Moreover, there are calls in the literature to use a variety of indicators (Moed and Halevi 2015) and others consider mere productivity as the most important indicator for funding and promotion (Yair and Goldstein 2020). In this work, productivity across careers of inventors and multiple bibliometric indices for a sample of social science researchers were studied, but the intention of this work was not to take any position of which approach to measurement (i.e., mere productivity vs. multi-faceted indicators) might be better. In fact, any evaluation of researchers’ performance should be best guided by the concrete goals and consequences related to the respective selection decision (or other reason for such an evaluation).

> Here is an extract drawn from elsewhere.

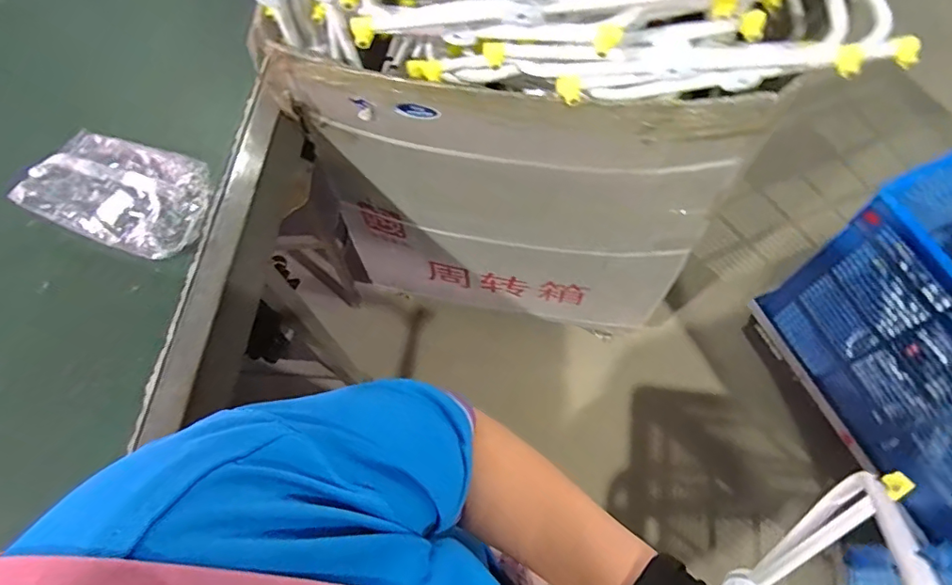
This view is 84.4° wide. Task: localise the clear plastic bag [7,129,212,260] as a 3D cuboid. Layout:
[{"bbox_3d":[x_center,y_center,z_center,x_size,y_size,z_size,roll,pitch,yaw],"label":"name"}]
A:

Finally, it should be noted that recent research has extended the CMP distribution, especially with the goal to make the NB distribution one of the limit cases (Chakraborty and Ong 2016; Chakraborty and Imoto 2016; Imoto 2014). This is a potential avenue for a unification of the presented models, albeit regression modelling software including one of the extensions and random effects is currently not available. We also caution that none of the mentioned distributions lends itself naturally to a mean parametrization in the sense of Huang (2017), complicating model interpretation.

Conclusion

The current work has added important points to consider when such an evaluation is based on IRT-based estimates of researcher capacity. A sufficiently large set of alternative models has been examined with lower requirements with respect to sample size as compared to previous studies (Mutz and Daniel 2018b). Importantly, the CMPCM was introduced in this work that balances needed flexibility and sample size requirements. Most importantly, this study clearly demonstrated that model choice must precede any analysis of the reliability of researcher capacity estimates. Similarly, when researcher capacity standard errors are to be used, say to construct confidence intervals, model choice is equally important. Finally, count data models in general were shown to be well-suited for contexts in which decisions about the best researchers are to be made because all count data models displayed the highest level of conditional reliability at the top-ranges of researcher capacity.